Reproduce every one of the entries below word for word, and leave the pictures out.

DATA RECORDS>

>> START

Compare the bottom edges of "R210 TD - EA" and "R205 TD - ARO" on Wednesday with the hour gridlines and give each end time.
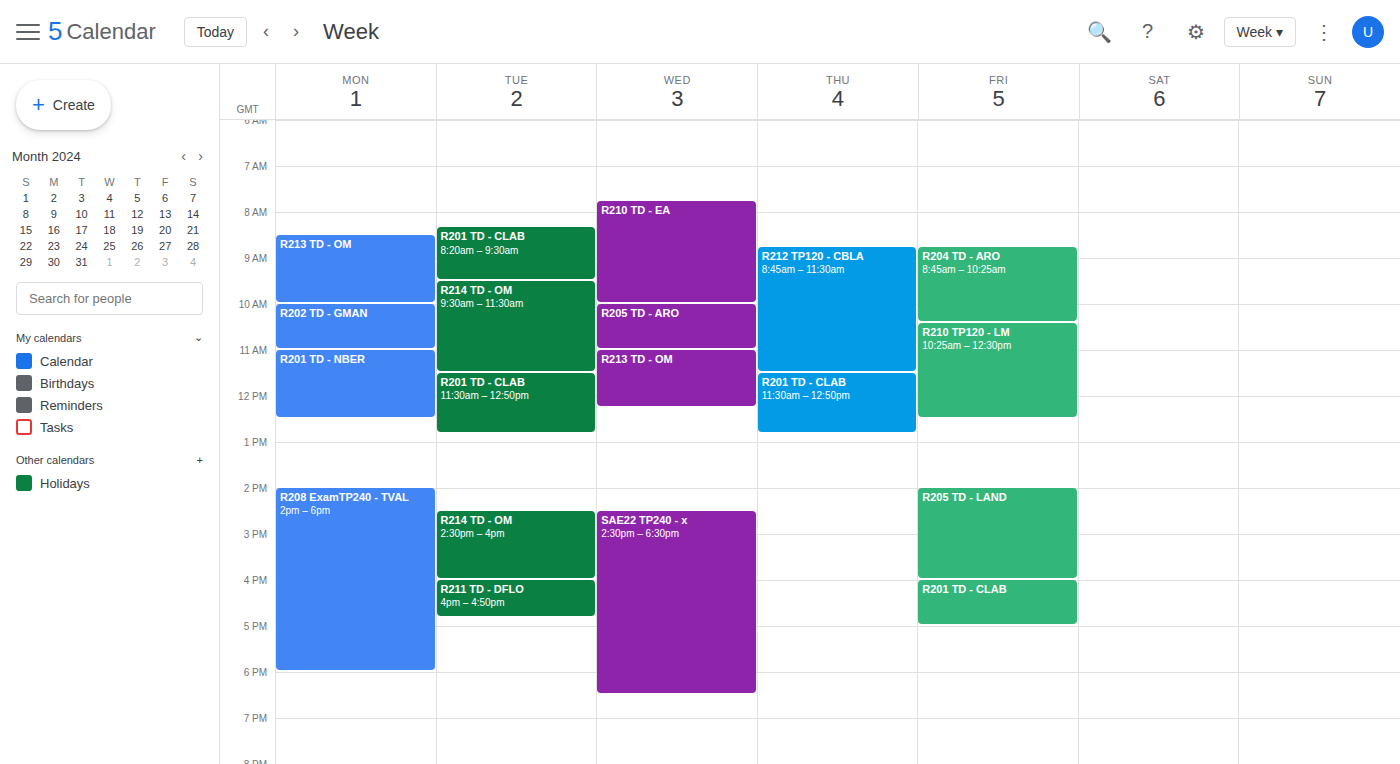
"R210 TD - EA": 10:00 AM, exactly on the 10 AM line. "R205 TD - ARO": 11:00 AM, exactly on the 11 AM line.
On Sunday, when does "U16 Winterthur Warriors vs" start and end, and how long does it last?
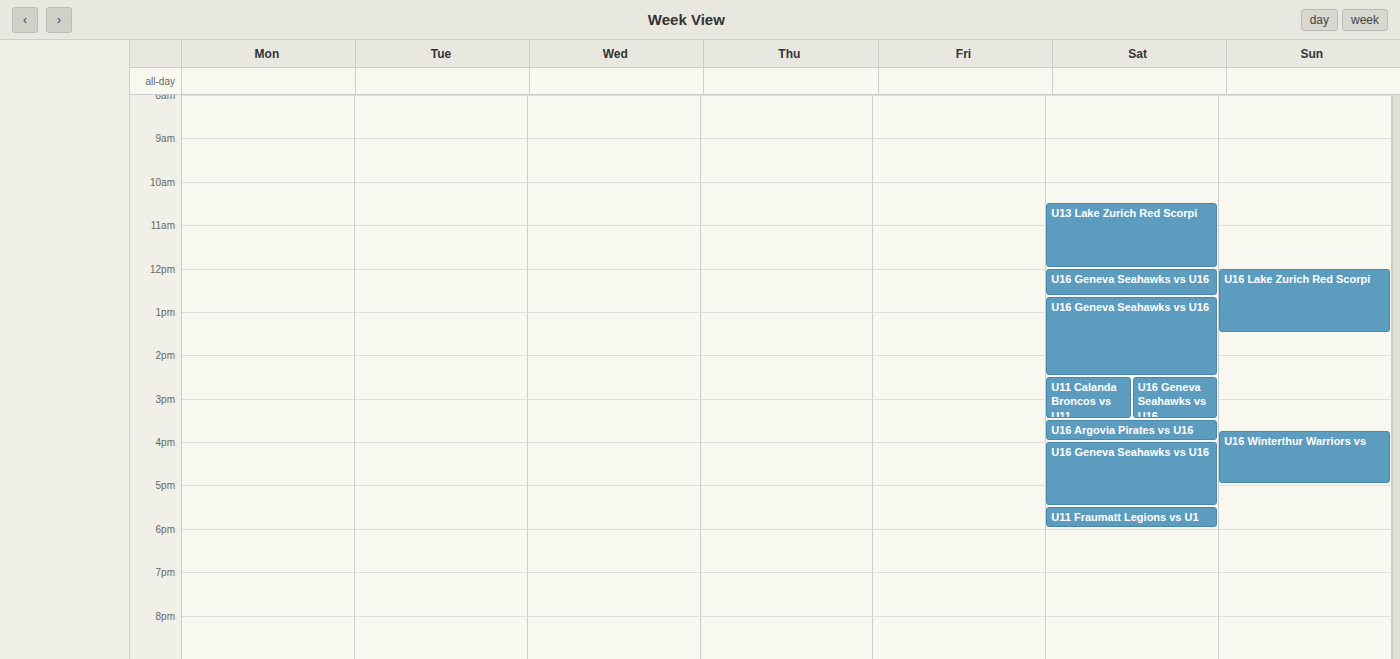
3:45 PM to 5:00 PM, 1 hour 15 minutes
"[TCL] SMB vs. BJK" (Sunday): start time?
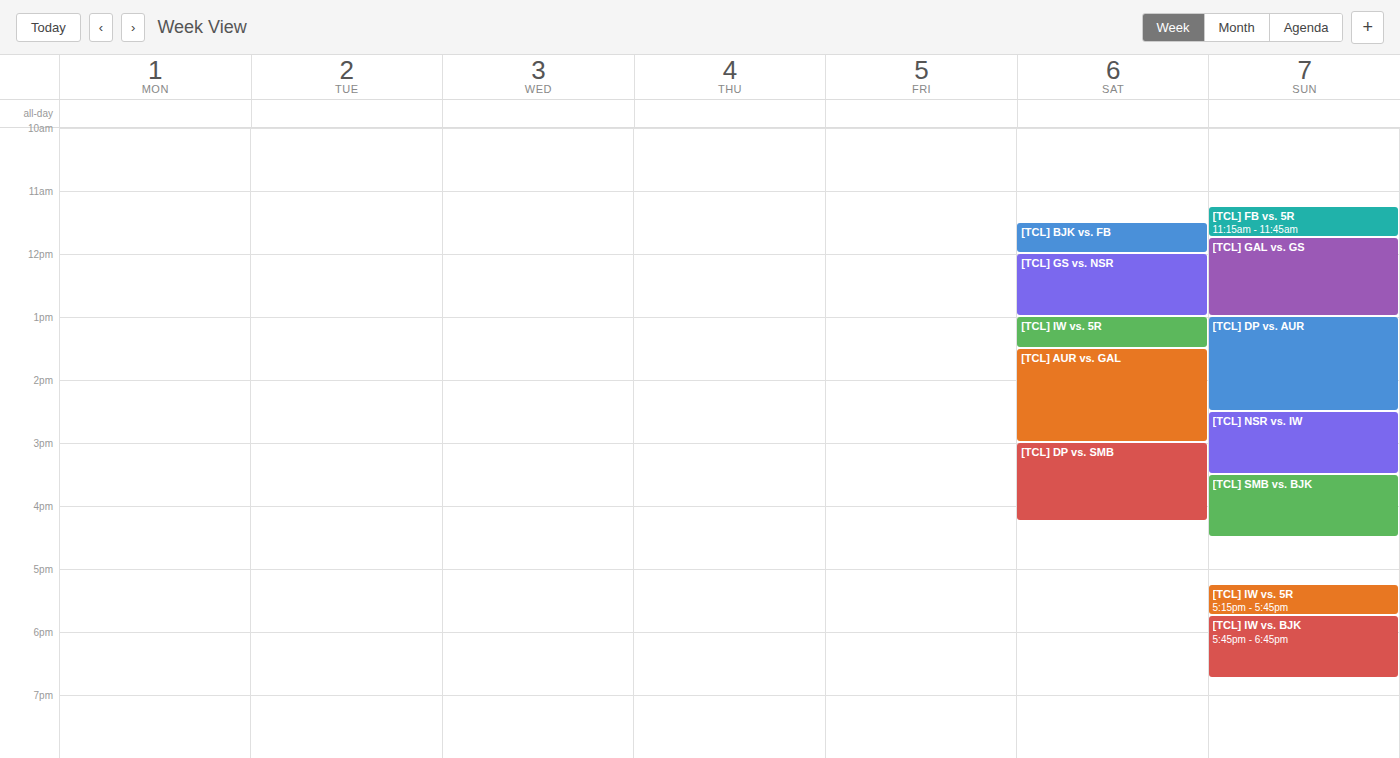
3:30 PM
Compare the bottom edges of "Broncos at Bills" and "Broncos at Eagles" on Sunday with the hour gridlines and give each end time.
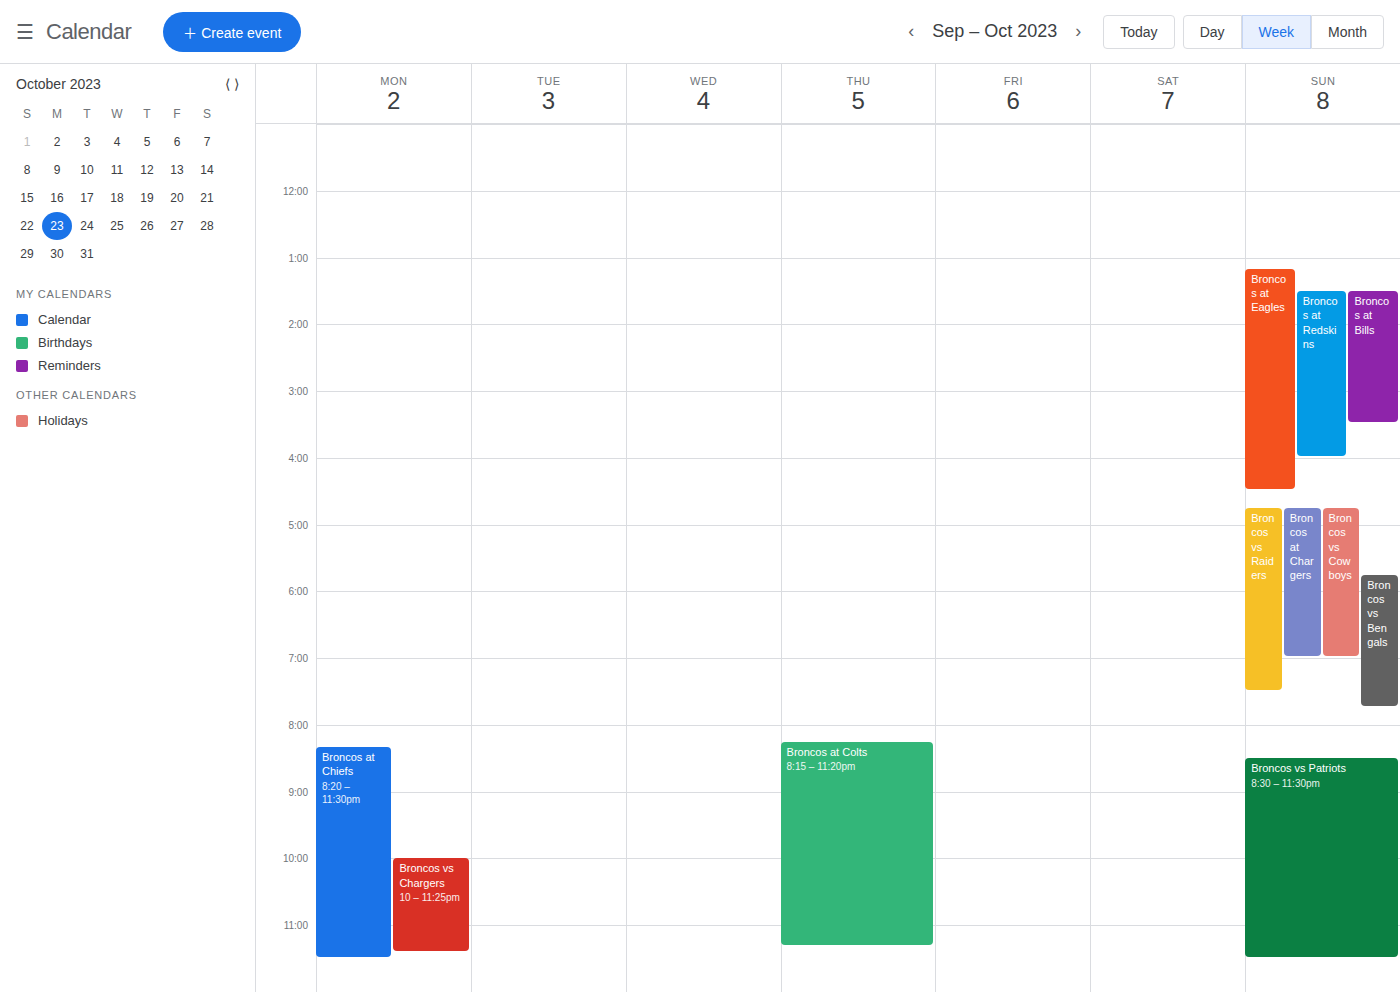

>> END

EXERCISE ANSWER>
Compare the bottom edges of "R210 TD - EA" and "R205 TD - ARO" on Wednesday with the hour gridlines and give each end time.
"R210 TD - EA": 10:00 AM, exactly on the 10 AM line. "R205 TD - ARO": 11:00 AM, exactly on the 11 AM line.
On Sunday, when does "U16 Winterthur Warriors vs" start and end, and how long does it last?
3:45 PM to 5:00 PM, 1 hour 15 minutes
"[TCL] SMB vs. BJK" (Sunday): start time?
3:30 PM
Compare the bottom edges of "Broncos at Bills" and "Broncos at Eagles" on Sunday with the hour gridlines and give each end time.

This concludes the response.